Author: Swapan Dasgupta
Publication: The Pioneer
Date: Sept. 2, 2007
As the Middle Kingdom celebrates a remarkable
foreign policy triumph achieved entirely by leveraging its hold on India's
internal affairs, we should be asking one fundamental question: Who governs
India? Prime Minister Manmohan Singh or CPI(M) General Secretary Prakash Karat?

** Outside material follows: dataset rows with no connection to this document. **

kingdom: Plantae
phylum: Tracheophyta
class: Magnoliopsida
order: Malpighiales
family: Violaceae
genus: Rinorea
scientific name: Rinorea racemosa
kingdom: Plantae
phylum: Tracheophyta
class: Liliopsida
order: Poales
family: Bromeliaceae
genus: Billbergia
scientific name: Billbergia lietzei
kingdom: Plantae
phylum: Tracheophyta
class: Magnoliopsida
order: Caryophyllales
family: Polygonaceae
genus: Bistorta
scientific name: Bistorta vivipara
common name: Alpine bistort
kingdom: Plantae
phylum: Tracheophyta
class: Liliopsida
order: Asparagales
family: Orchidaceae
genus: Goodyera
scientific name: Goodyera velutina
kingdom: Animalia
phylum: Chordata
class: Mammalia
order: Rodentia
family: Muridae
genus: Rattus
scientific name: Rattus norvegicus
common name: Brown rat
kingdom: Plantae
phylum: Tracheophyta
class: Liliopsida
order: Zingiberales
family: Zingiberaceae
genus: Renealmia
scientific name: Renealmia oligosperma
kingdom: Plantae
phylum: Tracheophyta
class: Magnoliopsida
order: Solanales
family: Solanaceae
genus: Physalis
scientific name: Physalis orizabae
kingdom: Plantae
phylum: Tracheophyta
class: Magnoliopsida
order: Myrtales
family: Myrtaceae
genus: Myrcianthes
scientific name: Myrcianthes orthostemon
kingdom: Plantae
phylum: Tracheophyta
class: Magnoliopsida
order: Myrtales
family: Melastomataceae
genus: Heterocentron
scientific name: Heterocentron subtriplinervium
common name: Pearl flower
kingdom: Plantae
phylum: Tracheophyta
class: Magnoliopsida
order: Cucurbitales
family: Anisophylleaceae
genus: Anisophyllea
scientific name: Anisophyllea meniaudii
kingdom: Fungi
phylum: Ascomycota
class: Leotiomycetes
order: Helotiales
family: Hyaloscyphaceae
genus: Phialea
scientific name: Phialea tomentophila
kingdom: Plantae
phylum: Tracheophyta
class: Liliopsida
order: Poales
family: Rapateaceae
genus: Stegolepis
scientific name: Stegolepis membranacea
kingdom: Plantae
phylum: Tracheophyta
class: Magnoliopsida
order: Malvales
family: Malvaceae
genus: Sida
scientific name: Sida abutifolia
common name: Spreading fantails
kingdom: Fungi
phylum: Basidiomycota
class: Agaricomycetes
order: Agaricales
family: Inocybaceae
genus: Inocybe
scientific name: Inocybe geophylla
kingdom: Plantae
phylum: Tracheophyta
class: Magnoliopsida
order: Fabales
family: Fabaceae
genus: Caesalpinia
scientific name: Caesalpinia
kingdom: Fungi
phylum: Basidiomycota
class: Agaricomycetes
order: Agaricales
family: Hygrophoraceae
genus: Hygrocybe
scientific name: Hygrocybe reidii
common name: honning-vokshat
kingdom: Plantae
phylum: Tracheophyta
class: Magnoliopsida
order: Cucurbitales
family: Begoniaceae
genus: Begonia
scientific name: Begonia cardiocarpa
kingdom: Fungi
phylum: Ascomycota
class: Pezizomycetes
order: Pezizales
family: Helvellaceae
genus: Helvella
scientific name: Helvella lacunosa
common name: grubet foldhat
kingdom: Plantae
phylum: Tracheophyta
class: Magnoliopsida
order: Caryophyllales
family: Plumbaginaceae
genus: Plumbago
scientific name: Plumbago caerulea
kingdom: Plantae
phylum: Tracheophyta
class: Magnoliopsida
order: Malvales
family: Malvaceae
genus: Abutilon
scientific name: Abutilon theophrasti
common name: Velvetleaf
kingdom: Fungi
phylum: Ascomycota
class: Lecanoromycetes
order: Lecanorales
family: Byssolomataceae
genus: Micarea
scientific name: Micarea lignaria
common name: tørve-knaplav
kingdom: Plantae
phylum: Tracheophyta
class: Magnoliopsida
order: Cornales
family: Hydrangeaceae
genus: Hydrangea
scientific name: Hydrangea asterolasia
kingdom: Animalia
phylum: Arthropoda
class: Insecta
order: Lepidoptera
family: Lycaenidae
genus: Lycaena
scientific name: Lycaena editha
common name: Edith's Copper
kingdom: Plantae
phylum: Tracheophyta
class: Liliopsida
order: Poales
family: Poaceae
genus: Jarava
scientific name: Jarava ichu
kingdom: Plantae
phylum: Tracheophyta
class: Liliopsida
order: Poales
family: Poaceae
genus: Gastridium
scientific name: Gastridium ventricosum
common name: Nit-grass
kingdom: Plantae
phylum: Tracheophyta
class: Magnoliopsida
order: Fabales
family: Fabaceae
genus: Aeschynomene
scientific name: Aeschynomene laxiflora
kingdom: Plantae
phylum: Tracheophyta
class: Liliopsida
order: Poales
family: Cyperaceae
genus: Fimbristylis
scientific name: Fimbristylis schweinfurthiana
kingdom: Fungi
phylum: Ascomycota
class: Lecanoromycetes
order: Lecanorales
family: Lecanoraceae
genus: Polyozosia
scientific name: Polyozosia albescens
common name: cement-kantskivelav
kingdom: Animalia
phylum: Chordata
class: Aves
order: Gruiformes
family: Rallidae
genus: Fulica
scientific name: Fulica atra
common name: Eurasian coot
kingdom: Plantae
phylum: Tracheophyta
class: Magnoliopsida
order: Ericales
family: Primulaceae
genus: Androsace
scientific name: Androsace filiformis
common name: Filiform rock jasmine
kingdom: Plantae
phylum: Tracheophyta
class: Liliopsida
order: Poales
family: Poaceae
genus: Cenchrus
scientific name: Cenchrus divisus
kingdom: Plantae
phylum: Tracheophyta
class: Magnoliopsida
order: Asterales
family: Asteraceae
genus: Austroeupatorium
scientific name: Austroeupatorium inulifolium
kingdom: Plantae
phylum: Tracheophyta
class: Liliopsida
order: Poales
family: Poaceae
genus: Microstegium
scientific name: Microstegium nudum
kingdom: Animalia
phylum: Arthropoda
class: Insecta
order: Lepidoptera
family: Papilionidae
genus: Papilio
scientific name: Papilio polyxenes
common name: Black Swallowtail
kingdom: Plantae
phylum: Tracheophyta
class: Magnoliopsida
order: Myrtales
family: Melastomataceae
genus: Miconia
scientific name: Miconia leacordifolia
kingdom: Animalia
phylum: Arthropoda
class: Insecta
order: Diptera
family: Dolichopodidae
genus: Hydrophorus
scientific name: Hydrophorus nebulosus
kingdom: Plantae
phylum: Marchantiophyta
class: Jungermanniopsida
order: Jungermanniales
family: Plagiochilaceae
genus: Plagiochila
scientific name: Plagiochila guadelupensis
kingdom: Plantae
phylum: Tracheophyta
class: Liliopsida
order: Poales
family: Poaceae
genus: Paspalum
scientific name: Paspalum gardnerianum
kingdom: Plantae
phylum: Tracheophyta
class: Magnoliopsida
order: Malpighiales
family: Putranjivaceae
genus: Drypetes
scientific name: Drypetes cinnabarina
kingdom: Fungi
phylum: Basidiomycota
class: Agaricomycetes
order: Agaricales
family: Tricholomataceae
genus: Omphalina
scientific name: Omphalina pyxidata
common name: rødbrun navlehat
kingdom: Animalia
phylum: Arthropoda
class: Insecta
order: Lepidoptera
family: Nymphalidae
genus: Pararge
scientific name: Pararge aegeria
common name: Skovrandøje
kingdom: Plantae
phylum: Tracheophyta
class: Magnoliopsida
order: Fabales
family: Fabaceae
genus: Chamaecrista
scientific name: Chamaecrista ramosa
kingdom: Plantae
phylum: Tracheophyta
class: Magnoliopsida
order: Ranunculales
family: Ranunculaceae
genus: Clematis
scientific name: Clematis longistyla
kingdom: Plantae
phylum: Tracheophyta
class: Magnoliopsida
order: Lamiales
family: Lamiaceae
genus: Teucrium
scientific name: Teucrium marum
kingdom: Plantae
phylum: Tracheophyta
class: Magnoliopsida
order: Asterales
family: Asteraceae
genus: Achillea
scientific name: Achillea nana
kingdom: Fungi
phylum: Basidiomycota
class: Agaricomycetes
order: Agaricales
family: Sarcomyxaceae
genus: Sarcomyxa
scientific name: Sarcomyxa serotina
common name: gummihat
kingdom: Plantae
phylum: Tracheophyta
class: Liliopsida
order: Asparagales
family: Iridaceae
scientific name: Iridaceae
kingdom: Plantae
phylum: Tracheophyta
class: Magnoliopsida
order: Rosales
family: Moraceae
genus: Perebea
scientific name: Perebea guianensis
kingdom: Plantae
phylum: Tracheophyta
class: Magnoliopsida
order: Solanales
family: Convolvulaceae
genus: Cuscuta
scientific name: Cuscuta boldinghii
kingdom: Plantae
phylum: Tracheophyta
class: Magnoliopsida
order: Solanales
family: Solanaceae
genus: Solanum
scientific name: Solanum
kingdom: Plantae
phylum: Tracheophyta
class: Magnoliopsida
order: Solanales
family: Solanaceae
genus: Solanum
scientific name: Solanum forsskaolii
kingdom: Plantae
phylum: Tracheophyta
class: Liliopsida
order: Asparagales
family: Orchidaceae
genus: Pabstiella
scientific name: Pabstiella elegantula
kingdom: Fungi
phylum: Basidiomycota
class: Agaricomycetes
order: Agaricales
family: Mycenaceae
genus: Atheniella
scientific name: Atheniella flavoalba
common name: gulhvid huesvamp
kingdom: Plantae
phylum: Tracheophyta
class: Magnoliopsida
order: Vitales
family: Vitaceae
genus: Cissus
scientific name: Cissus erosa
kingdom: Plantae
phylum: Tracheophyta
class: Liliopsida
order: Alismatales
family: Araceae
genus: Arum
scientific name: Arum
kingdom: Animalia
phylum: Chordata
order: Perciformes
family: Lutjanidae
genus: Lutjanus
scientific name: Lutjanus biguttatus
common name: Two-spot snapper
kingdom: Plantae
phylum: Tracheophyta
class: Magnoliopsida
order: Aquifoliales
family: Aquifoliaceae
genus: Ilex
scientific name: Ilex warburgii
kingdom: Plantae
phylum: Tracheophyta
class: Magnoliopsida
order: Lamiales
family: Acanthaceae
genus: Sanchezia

It's always hazardous to prophesise the course
of Indian politics but the exultant body language of Messrs Karat, Yechuri
and Bardhan last Thursday suggested that the Communists knew they had won
their most famous victory since Non-Alignment mortgaged Indian foreign policy
to the Soviet Union.
The scale of the Communist victory should
not be minimised. First, regardless of all the brave talk of international
diplomacy resuming in November, it is safe to surmise that time-servers in
the Congress don't want the shadow of a snap poll looming over the UPA Government
for the remainder of its tenure. They will ensure that the nuclear issue is
not resurrected as long as the Communist threat persists. As far as they are
concerned, the grandstanding is not worth jeopardising the remaining months
in power at the Centre.
The Prime Minister's spin doctors have argued
that a temporary postponement does not materially affect the negotiations
at IAEA and with the NSG, but this is an optimism aimed purely at salvaging
the week's headlines. Manmohan's pathetic isolation within his own party will
become obvious regardless of Congress' acknowledgment of the merits of the
nuke deal.
Second, the Congress will be naïve in
believing that appeasement of the Left has secured peace and that subsequently
good-cop Yechury will prevail over bad-cop Karat. Adept at boxing above its
class, the August crisis has demonstrated to the Communists that it is possible
to win the ideological game without spilling blood. It is now certain that
the Left will now enlarge the battlelines to other spheres, viz economics,
education and social policy. Incredible India should be ready to confront
its most serious internal challenge.
Third, in taking on the threat of the Prime
Minister to withdraw and be damned, the Left has shown that it is the more
resolute player. Manmohan has not merely blinked, he has been forced to eat
humble pie. Already regarded as weak, his belated attempt to come across as
a decisive leader has come a cropper. Since failure is never a collective
responsibility, the Prime Minister has cleared many obstacles in the path
of his exit route. He looks set to go down in history as the leader who walked
on snow and left no footprints.
Finally, the Left has not merely won a famous
battle against "US imperialism", it has taken a giant leap towards
shedding a baggage that it has been forced to carry for decades: The taint
of being at odds with Indian nationalism and nationhood. This is a charge
that has dogged the Communist parties right from their inception. Exorcising
the movement of charges of extra-territoriality is, under the circumstances,
a stupendous gain.
Curiously, the CPI(M) didn't have to lift
a little finger to show that it is leading the charge to uphold Indian sovereignty
against foreign encroachments. Its work was done by those who nominally sit
in the Opposition benches in Parliament. The BJP's impression of reaffirming
a me-too Leftism -- driven, it would seem, by the need to proclaim the infallibility
of its spokesmen -- has unwittingly served as the most glowing testimonial
to Communist nationalism.
The debate over the Indo-US nuclear agreement
is not going to dominate the political discourse at the grassroots either
now or in the future. The next General Election, whenever it is held, will
be fought on bread and butter issues. However, the long-term effects of a
thwarted agreement will haunt India. Future historians may come to view August
2007 as the moment the political class stalled India's leap into the big league.
We may still get there but who will compensate for the lost time?
Still, magnanimity demands we shouldn't begrudge
the victory celebrations in our eastern and western neighbourhood. They have
shown that containing India is a remarkably low-cost option.